# History on Bavarian Warmblood Black Mare by Dompfaff



## elleay (11 June 2015)

I'm wondering if anybody on here has any information on my mare? I'm led to believe she was bred by George Nimmo, and she is out of Bavarian Stallion Dompfaff. Her previous name was Brandy GN. 
I bought her off a riding instructor in 2009, would love some history on her as she's a very special mare, one of a kind. Born and Bred in Britain, I think she was registered with B.B.W.A but since the association no longer exists, I've had difficulty tracing.

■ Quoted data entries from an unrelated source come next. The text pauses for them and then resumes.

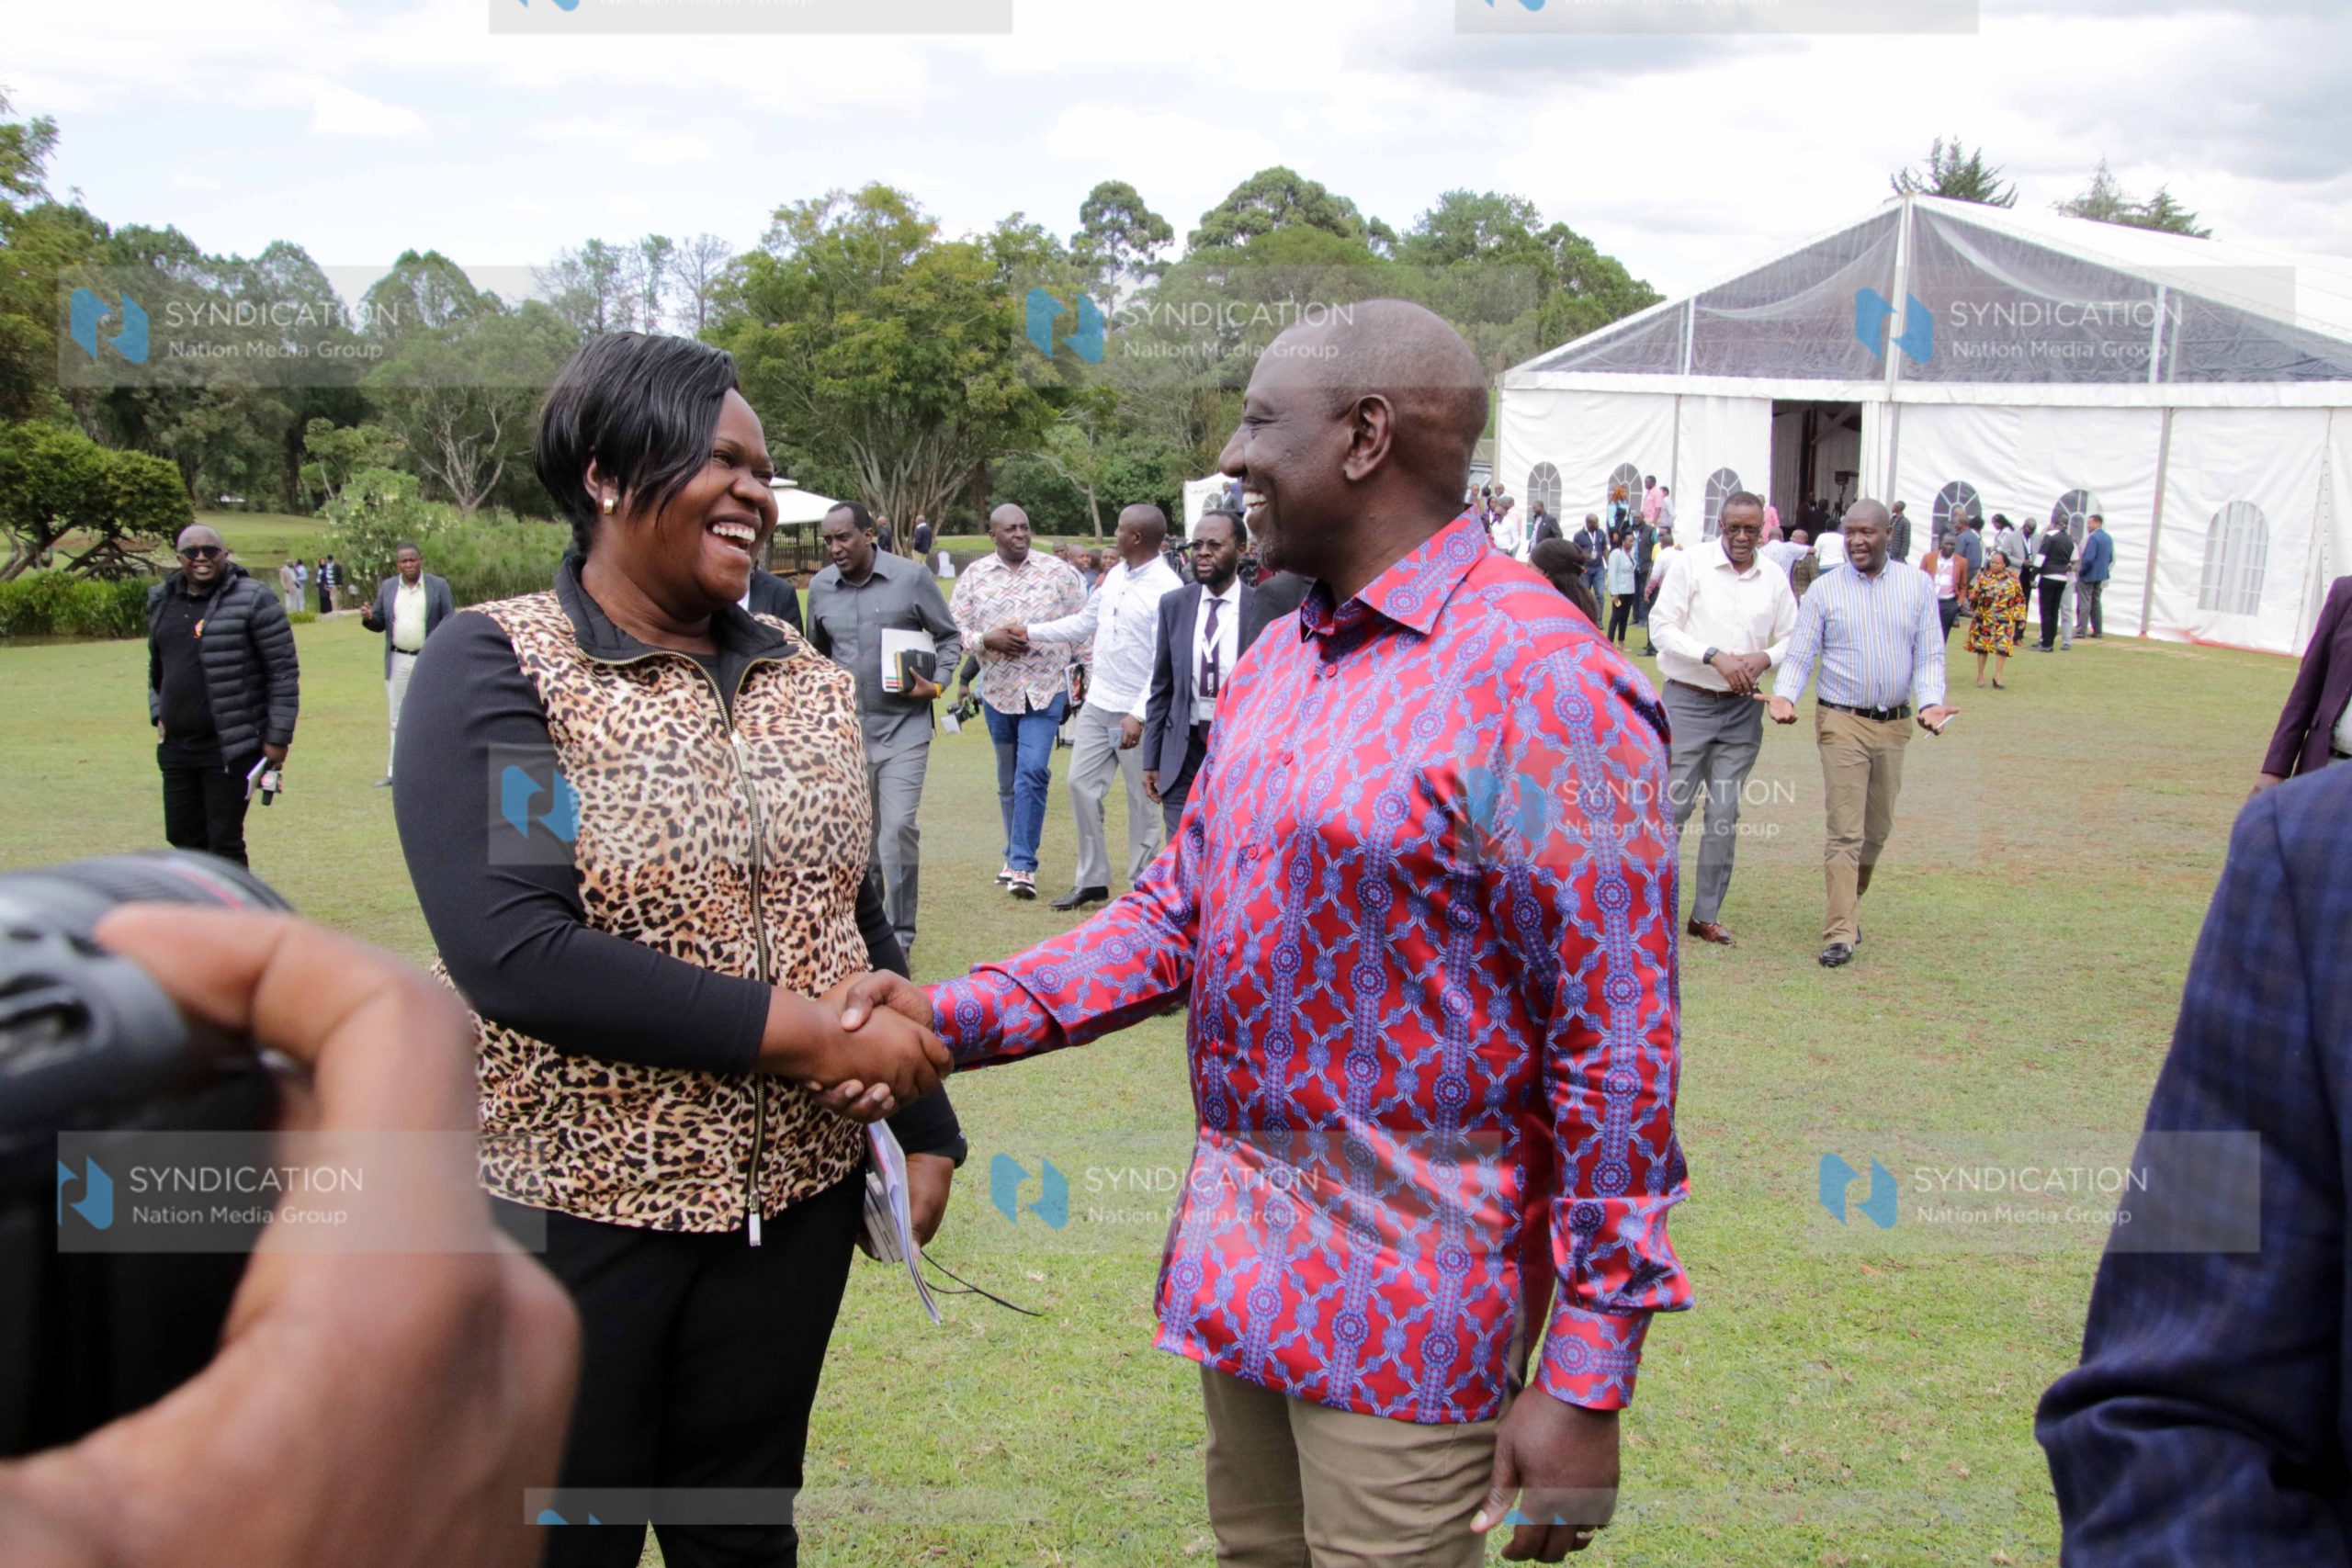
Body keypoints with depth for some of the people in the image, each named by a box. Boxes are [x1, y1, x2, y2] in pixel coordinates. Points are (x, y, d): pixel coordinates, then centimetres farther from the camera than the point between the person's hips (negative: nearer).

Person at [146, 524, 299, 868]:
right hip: (176, 746, 7)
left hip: (232, 748, -7)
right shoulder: (162, 601, 11)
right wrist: (158, 714, 15)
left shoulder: (253, 601, -9)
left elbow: (284, 671, -9)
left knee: (224, 841, -2)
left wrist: (278, 737, -12)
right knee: (182, 837, 13)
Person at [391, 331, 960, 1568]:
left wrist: (925, 1129, 7)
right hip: (572, 1203, -4)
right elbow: (509, 949, -22)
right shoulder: (495, 666, -11)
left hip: (795, 1195, 5)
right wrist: (804, 1033, -21)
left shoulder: (809, 682, 6)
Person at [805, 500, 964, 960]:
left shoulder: (911, 576, -4)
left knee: (898, 829, -13)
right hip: (845, 729, 4)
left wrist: (936, 684, -8)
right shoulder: (820, 586, 7)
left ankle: (900, 934, 0)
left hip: (903, 727, -4)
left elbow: (949, 636, 5)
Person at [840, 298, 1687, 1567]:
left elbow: (1615, 1048, -19)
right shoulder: (1271, 667, 9)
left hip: (1404, 1304, -8)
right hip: (1240, 1258, 8)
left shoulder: (1541, 680, -19)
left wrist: (1587, 1378, -17)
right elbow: (1178, 911, 10)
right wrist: (956, 1016, -4)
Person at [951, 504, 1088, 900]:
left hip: (1046, 688, -3)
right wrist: (986, 639, -15)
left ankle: (1022, 864, -13)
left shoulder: (1058, 572, 1)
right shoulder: (973, 576, 5)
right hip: (998, 689, 3)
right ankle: (1016, 858, 26)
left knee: (1032, 772, -15)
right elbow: (954, 629, 4)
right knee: (1008, 780, 13)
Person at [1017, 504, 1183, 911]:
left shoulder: (1167, 589, -17)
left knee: (1142, 800, 3)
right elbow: (1084, 622, 20)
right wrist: (1029, 632, 19)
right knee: (1082, 784, 9)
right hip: (1097, 703, 8)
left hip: (1136, 711, -8)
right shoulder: (1115, 576, 8)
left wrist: (1139, 716, -24)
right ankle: (1091, 881, 20)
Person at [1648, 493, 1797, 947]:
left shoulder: (1775, 581, 5)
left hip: (1743, 708, 3)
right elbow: (1661, 626, -7)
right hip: (1688, 701, -3)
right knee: (1673, 804, -6)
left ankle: (1706, 914, 15)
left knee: (1725, 814, 6)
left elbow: (1792, 640, 11)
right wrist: (1714, 656, -17)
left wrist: (1764, 658, -10)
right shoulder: (1693, 565, -5)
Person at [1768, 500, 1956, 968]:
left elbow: (1930, 654, 3)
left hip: (1895, 724, 3)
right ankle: (1840, 933, -9)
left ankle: (1849, 906, 32)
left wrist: (1930, 701, -15)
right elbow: (1800, 655, -2)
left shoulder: (1918, 587, 5)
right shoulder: (1824, 590, 0)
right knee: (1845, 832, -8)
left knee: (1878, 829, 12)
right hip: (1841, 722, -3)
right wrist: (1784, 696, -21)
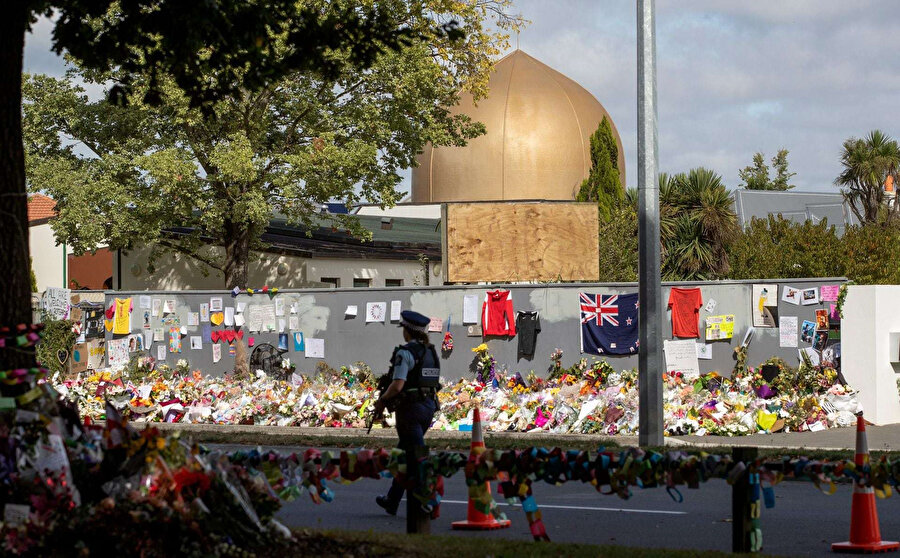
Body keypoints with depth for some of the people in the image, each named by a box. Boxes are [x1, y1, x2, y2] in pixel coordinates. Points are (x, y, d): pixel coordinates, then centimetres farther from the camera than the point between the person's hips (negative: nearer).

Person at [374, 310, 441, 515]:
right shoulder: (431, 353, 10)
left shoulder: (405, 353, -14)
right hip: (429, 406, 8)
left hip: (409, 409, -8)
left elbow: (397, 385, -23)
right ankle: (392, 501, 29)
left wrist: (382, 401, -6)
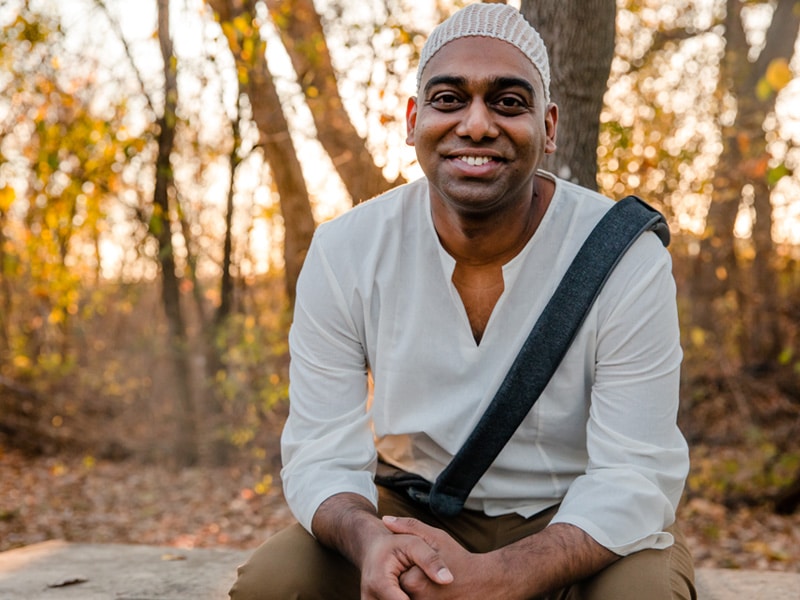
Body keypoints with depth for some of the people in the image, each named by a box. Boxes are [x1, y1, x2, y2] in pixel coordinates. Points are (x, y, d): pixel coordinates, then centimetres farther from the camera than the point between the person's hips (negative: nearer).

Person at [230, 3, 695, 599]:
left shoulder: (628, 258, -19)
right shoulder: (343, 254, -12)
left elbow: (634, 482, -19)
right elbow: (321, 455, -11)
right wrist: (368, 540, -35)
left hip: (585, 527, -1)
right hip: (419, 519, 2)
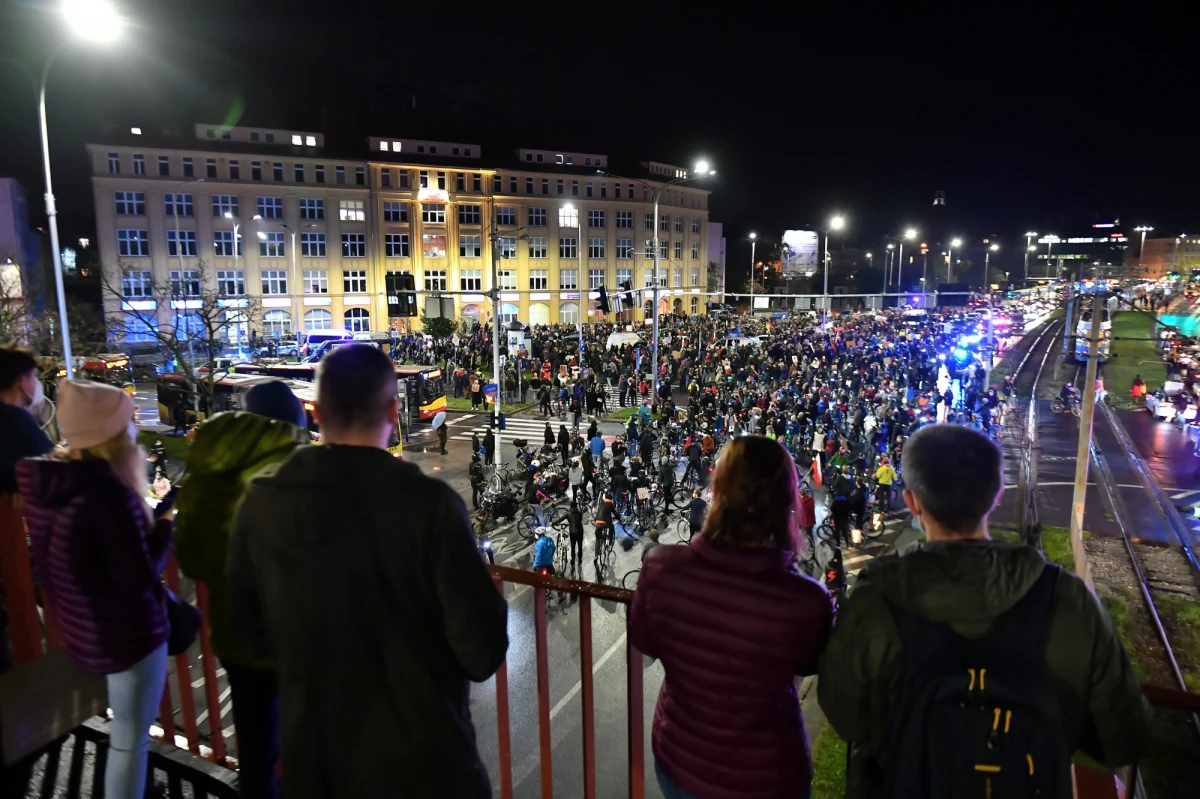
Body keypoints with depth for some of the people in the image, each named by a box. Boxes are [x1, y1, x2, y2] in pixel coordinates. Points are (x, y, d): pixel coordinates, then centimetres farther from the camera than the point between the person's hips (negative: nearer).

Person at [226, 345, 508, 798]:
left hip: (312, 753, 4)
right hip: (420, 755, -3)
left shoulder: (261, 502, -11)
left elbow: (246, 626, 3)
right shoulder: (428, 503, -25)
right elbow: (483, 649, -20)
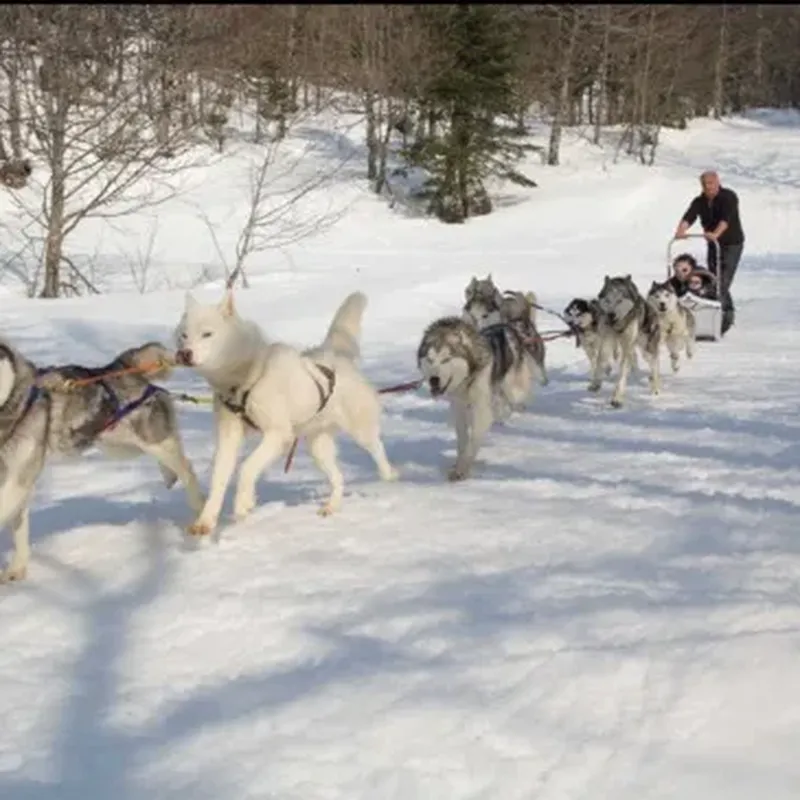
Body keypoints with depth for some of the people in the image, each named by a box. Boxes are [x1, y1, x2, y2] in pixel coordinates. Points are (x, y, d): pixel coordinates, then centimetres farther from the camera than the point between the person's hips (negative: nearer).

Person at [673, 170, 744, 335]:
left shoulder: (729, 197, -14)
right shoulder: (699, 202, 0)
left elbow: (726, 219, -30)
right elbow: (688, 217, -17)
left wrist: (716, 234, -46)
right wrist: (681, 230, -37)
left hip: (732, 243, -6)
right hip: (713, 245, 6)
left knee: (722, 282, -16)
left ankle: (725, 319, -15)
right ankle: (729, 312, 26)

Any information would be much appreciated. Thank you


----------



## JDH01 (11 June 2015)

Does she have a brand or freeze mark? If so look it up on line, even from a pic


----------



## elleay (11 June 2015)

She has a small freezemark/brand on neck, on her left side, but I really can't tell what it is. It looks like a diamond shape with a hole in the middle of it. There are also numbers on her hip, though they're hard to read..


----------



## elleay (11 June 2015)

I've just learned she is registered in the Anglo-European studbook as Stunning Stuff / Bonita


----------



## Alicefold (3 August 2015)

elleay said:



			I've just learned she is registered in the Anglo-European studbook as Stunning Stuff / Bonita
		
Click to expand...

I also have a mare bred by George Nimmo by Dompfaff, out of Bay Affair. Her name is Bachstelze and she is registered Bavarian Warmblood. She is 26 now and I have had her for 14 years. She is also a very special mare.


----------